__WORK INSTRUCTION__.
Reproduce the entries beneath exactly, without their images.

------------------------------------------------------------------------

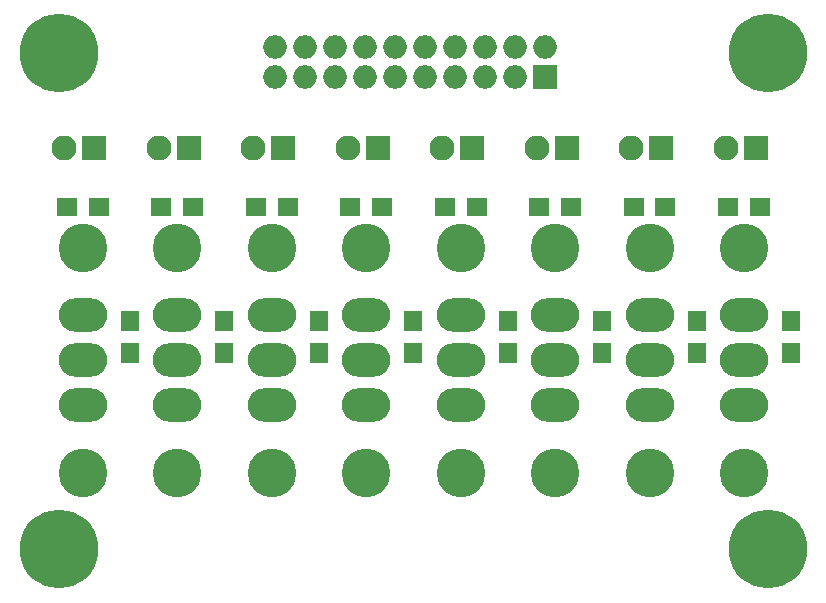
<source format=gbr>
G04 #@! TF.FileFunction,Soldermask,Bot*
%FSLAX46Y46*%
G04 Gerber Fmt 4.6, Leading zero omitted, Abs format (unit mm)*
G04 Created by KiCad (PCBNEW (after 2015-mar-04 BZR unknown)-product) date 5/3/2017 9:33:33 AM*
%MOMM*%
G01*
G04 APERTURE LIST*
%ADD10C,0.150000*%
%ADD11R,1.604800X1.804800*%
%ADD12O,4.114800X2.844800*%
%ADD13C,4.114800*%
%ADD14R,2.104800X2.104800*%
%ADD15C,2.104800*%
%ADD16C,6.654800*%
%ADD17R,1.804800X1.604800*%
%ADD18R,2.004800X2.004800*%
%ADD19O,2.004800X2.004800*%
G04 APERTURE END LIST*
D10*
D11*
X76000000Y-36650000D03*
X76000000Y-39350000D03*
X68000000Y-36650000D03*
X68000000Y-39350000D03*
X60000000Y-36650000D03*
X60000000Y-39350000D03*
X52000000Y-36650000D03*
X52000000Y-39350000D03*
X44000000Y-36650000D03*
X44000000Y-39350000D03*
X36000000Y-36650000D03*
X36000000Y-39350000D03*
X28000000Y-36650000D03*
X28000000Y-39350000D03*
X20000000Y-36650000D03*
X20000000Y-39350000D03*
D12*
X72000000Y-43810000D03*
X72000000Y-40000000D03*
X72000000Y-36190000D03*
D13*
X72000000Y-49525000D03*
X72000000Y-30475000D03*
D12*
X64000000Y-43810000D03*
X64000000Y-40000000D03*
X64000000Y-36190000D03*
D13*
X64000000Y-49525000D03*
X64000000Y-30475000D03*
D12*
X56000000Y-43810000D03*
X56000000Y-40000000D03*
X56000000Y-36190000D03*
D13*
X56000000Y-49525000D03*
X56000000Y-30475000D03*
D12*
X48000000Y-43810000D03*
X48000000Y-40000000D03*
X48000000Y-36190000D03*
D13*
X48000000Y-49525000D03*
X48000000Y-30475000D03*
D12*
X40000000Y-43810000D03*
X40000000Y-40000000D03*
X40000000Y-36190000D03*
D13*
X40000000Y-49525000D03*
X40000000Y-30475000D03*
D12*
X32000000Y-43810000D03*
X32000000Y-40000000D03*
X32000000Y-36190000D03*
D13*
X32000000Y-49525000D03*
X32000000Y-30475000D03*
D12*
X24000000Y-43810000D03*
X24000000Y-40000000D03*
X24000000Y-36190000D03*
D13*
X24000000Y-49525000D03*
X24000000Y-30475000D03*
D12*
X16000000Y-43810000D03*
X16000000Y-40000000D03*
X16000000Y-36190000D03*
D13*
X16000000Y-49525000D03*
X16000000Y-30475000D03*
D14*
X73000000Y-22000000D03*
D15*
X70460000Y-22000000D03*
D14*
X65000000Y-22000000D03*
D15*
X62460000Y-22000000D03*
D14*
X57000000Y-22000000D03*
D15*
X54460000Y-22000000D03*
D14*
X49000000Y-22000000D03*
D15*
X46460000Y-22000000D03*
D14*
X41000000Y-22000000D03*
D15*
X38460000Y-22000000D03*
D14*
X33000000Y-22000000D03*
D15*
X30460000Y-22000000D03*
D14*
X25000000Y-22000000D03*
D15*
X22460000Y-22000000D03*
D14*
X17000000Y-22000000D03*
D15*
X14460000Y-22000000D03*
D16*
X74000000Y-56000000D03*
D17*
X70650000Y-27000000D03*
X73350000Y-27000000D03*
X62650000Y-27000000D03*
X65350000Y-27000000D03*
X54650000Y-27000000D03*
X57350000Y-27000000D03*
X46650000Y-27000000D03*
X49350000Y-27000000D03*
X38650000Y-27000000D03*
X41350000Y-27000000D03*
X30650000Y-27000000D03*
X33350000Y-27000000D03*
X22650000Y-27000000D03*
X25350000Y-27000000D03*
X14650000Y-27000000D03*
X17350000Y-27000000D03*
D18*
X55118000Y-16002000D03*
D19*
X55118000Y-13462000D03*
X52578000Y-16002000D03*
X52578000Y-13462000D03*
X50038000Y-16002000D03*
X50038000Y-13462000D03*
X47498000Y-16002000D03*
X47498000Y-13462000D03*
X44958000Y-16002000D03*
X44958000Y-13462000D03*
X42418000Y-16002000D03*
X42418000Y-13462000D03*
X39878000Y-16002000D03*
X39878000Y-13462000D03*
X37338000Y-16002000D03*
X37338000Y-13462000D03*
X34798000Y-16002000D03*
X34798000Y-13462000D03*
X32258000Y-16002000D03*
X32258000Y-13462000D03*
D16*
X74000000Y-14000000D03*
X14000000Y-14000000D03*
X14000000Y-56000000D03*
M02*

</source>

------------------------------------------------------------------------

__SOLUTION TO THE EXERCISE__.
<source format=gbr>
G04 #@! TF.FileFunction,Soldermask,Bot*
%FSLAX46Y46*%
G04 Gerber Fmt 4.6, Leading zero omitted, Abs format (unit mm)*
G04 Created by KiCad (PCBNEW (after 2015-mar-04 BZR unknown)-product) date 5/3/2017 9:33:33 AM*
%MOMM*%
G01*
G04 APERTURE LIST*
%ADD10C,0.150000*%
%ADD11R,1.604800X1.804800*%
%ADD12O,4.114800X2.844800*%
%ADD13C,4.114800*%
%ADD14R,2.104800X2.104800*%
%ADD15C,2.104800*%
%ADD16C,6.654800*%
%ADD17R,1.804800X1.604800*%
%ADD18R,2.004800X2.004800*%
%ADD19O,2.004800X2.004800*%
G04 APERTURE END LIST*
D10*
D11*
X76000000Y-36650000D03*
X76000000Y-39350000D03*
X68000000Y-36650000D03*
X68000000Y-39350000D03*
X60000000Y-36650000D03*
X60000000Y-39350000D03*
X52000000Y-36650000D03*
X52000000Y-39350000D03*
X44000000Y-36650000D03*
X44000000Y-39350000D03*
X36000000Y-36650000D03*
X36000000Y-39350000D03*
X28000000Y-36650000D03*
X28000000Y-39350000D03*
X20000000Y-36650000D03*
X20000000Y-39350000D03*
D12*
X72000000Y-43810000D03*
X72000000Y-40000000D03*
X72000000Y-36190000D03*
D13*
X72000000Y-49525000D03*
X72000000Y-30475000D03*
D12*
X64000000Y-43810000D03*
X64000000Y-40000000D03*
X64000000Y-36190000D03*
D13*
X64000000Y-49525000D03*
X64000000Y-30475000D03*
D12*
X56000000Y-43810000D03*
X56000000Y-40000000D03*
X56000000Y-36190000D03*
D13*
X56000000Y-49525000D03*
X56000000Y-30475000D03*
D12*
X48000000Y-43810000D03*
X48000000Y-40000000D03*
X48000000Y-36190000D03*
D13*
X48000000Y-49525000D03*
X48000000Y-30475000D03*
D12*
X40000000Y-43810000D03*
X40000000Y-40000000D03*
X40000000Y-36190000D03*
D13*
X40000000Y-49525000D03*
X40000000Y-30475000D03*
D12*
X32000000Y-43810000D03*
X32000000Y-40000000D03*
X32000000Y-36190000D03*
D13*
X32000000Y-49525000D03*
X32000000Y-30475000D03*
D12*
X24000000Y-43810000D03*
X24000000Y-40000000D03*
X24000000Y-36190000D03*
D13*
X24000000Y-49525000D03*
X24000000Y-30475000D03*
D12*
X16000000Y-43810000D03*
X16000000Y-40000000D03*
X16000000Y-36190000D03*
D13*
X16000000Y-49525000D03*
X16000000Y-30475000D03*
D14*
X73000000Y-22000000D03*
D15*
X70460000Y-22000000D03*
D14*
X65000000Y-22000000D03*
D15*
X62460000Y-22000000D03*
D14*
X57000000Y-22000000D03*
D15*
X54460000Y-22000000D03*
D14*
X49000000Y-22000000D03*
D15*
X46460000Y-22000000D03*
D14*
X41000000Y-22000000D03*
D15*
X38460000Y-22000000D03*
D14*
X33000000Y-22000000D03*
D15*
X30460000Y-22000000D03*
D14*
X25000000Y-22000000D03*
D15*
X22460000Y-22000000D03*
D14*
X17000000Y-22000000D03*
D15*
X14460000Y-22000000D03*
D16*
X74000000Y-56000000D03*
D17*
X70650000Y-27000000D03*
X73350000Y-27000000D03*
X62650000Y-27000000D03*
X65350000Y-27000000D03*
X54650000Y-27000000D03*
X57350000Y-27000000D03*
X46650000Y-27000000D03*
X49350000Y-27000000D03*
X38650000Y-27000000D03*
X41350000Y-27000000D03*
X30650000Y-27000000D03*
X33350000Y-27000000D03*
X22650000Y-27000000D03*
X25350000Y-27000000D03*
X14650000Y-27000000D03*
X17350000Y-27000000D03*
D18*
X55118000Y-16002000D03*
D19*
X55118000Y-13462000D03*
X52578000Y-16002000D03*
X52578000Y-13462000D03*
X50038000Y-16002000D03*
X50038000Y-13462000D03*
X47498000Y-16002000D03*
X47498000Y-13462000D03*
X44958000Y-16002000D03*
X44958000Y-13462000D03*
X42418000Y-16002000D03*
X42418000Y-13462000D03*
X39878000Y-16002000D03*
X39878000Y-13462000D03*
X37338000Y-16002000D03*
X37338000Y-13462000D03*
X34798000Y-16002000D03*
X34798000Y-13462000D03*
X32258000Y-16002000D03*
X32258000Y-13462000D03*
D16*
X74000000Y-14000000D03*
X14000000Y-14000000D03*
X14000000Y-56000000D03*
M02*

</source>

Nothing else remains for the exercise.